Can the Definite Integral of an Exponential Function be Expressed as a Product?

[Greg]

Show that $\int_0^\infty e^{-nx}x^{s-1}\,dx=\dfrac{\prod(s-1)}{n^s}$

I'm not familiar with the techniques that would be used to solve this.

 

[MarkFL]

I would likely begin by stating:

\(\displaystyle I(n,s-1)=\lim_{t\to\infty}\left(\int_0^t e^{-nx}x^{s-1}\,dx\right)\)

Okay, now, for the integral, I would use IBP, where:

\(\displaystyle u=x^{s-1}\,\therefore\,du=(s-1)x^{s-2}\,dx\)

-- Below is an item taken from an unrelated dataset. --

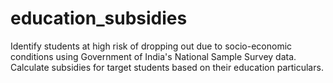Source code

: # education_subsidies
Identify students at high risk of dropping out due to socio-economic conditions using Government of India's National Sample Survey data. 
Calculate subsidies for target students based on their education particulars.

\(\displaystyle dv=e^{-nx}\,dx\,\therefore\,v=-\frac{1}{n}e^{-nx}\)

And so we now have:

\(\displaystyle I(n,s-1)=\lim_{t\to\infty}\left(-\frac{1}{n}\left[x^{s-1}e^{-nx}\right]_0^t+\frac{s-1}{n}\int_0^t e^{-nx}x^{s-2}\,dx\right)\)

\(\displaystyle I(n,s-1)=\frac{s-1}{n}I(s-2,n)+\frac{1}{n}\lim_{t\to\infty}\left(\frac{x^{t-1}}{e^{nt}}\right)\)

We observe that the limit goes to zero (polynomial over an exponential) and we have:

\(\displaystyle I(n,s-1)=\frac{s-1}{n}I(n,s-2)\)

Now, if we repeat this process another $s-2$ times, we obtain:

\(\displaystyle I(n,s-1)=\frac{(s-1)!}{n^{s-1}}I(n,0)=\frac{(s-1)!}{n^{s-1}}\lim_{t\to\infty}\left(\int_0^t e^{-nx}\,dx\right)=\frac{(s-1)!}{n^s}\)

 

[alyafey22]

Start by

$$\int_0^\infty e^{-sx}\,dx=\dfrac{1}{s}$$

Take the nth derivative with respect to $s$

$$\int_0^\infty e^{-sx}x ^n\,dx=\dfrac{n!}{s^{1+n}}$$

 

[I like Serena]

Let's start with the definition of $\Pi$, which is:
$$\Pi(z)=\int_0^\infty e^{-t} t^z \,dt$$
Now we can substitute $z=s-1$ and $t=nx$.

Btw, if we start with the factorial, we can't "just" switch to $\Pi$ can we?

 

[alyafey22]

Btw, if we start with the factorial, we can't "just" switch to $\Pi$ can we?

No we can't. This is under the assumption we work with natural numbers.